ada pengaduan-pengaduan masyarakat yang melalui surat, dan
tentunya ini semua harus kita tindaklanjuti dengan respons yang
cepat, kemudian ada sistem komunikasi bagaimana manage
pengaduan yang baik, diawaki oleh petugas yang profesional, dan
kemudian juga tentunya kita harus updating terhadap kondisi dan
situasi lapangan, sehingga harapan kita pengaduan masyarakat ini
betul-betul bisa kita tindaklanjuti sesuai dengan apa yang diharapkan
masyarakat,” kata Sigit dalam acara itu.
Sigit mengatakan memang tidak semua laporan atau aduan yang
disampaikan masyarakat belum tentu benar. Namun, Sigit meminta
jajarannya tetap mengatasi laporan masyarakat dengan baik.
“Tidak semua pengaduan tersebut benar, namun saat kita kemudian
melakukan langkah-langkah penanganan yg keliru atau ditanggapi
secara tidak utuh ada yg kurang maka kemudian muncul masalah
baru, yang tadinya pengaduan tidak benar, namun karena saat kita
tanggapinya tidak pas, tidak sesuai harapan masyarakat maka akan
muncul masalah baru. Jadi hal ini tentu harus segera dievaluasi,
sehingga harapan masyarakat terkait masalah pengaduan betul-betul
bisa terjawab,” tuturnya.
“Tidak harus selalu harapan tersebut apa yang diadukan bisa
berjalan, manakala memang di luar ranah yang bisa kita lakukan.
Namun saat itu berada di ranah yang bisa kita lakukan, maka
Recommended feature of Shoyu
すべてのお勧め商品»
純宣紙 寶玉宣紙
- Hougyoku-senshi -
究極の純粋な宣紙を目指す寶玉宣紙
□ □ □ □
## EXERCISE
Output the listing verbatim through the "pengaduan yang baik, diawaki" line.

## SOLUTION TO THE EXERCISE
ada pengaduan-pengaduan masyarakat yang melalui surat, dan
tentunya ini semua harus kita tindaklanjuti dengan respons yang
cepat, kemudian ada sistem komunikasi bagaimana manage
pengaduan yang baik, diawaki oleh petugas yang profesional, dan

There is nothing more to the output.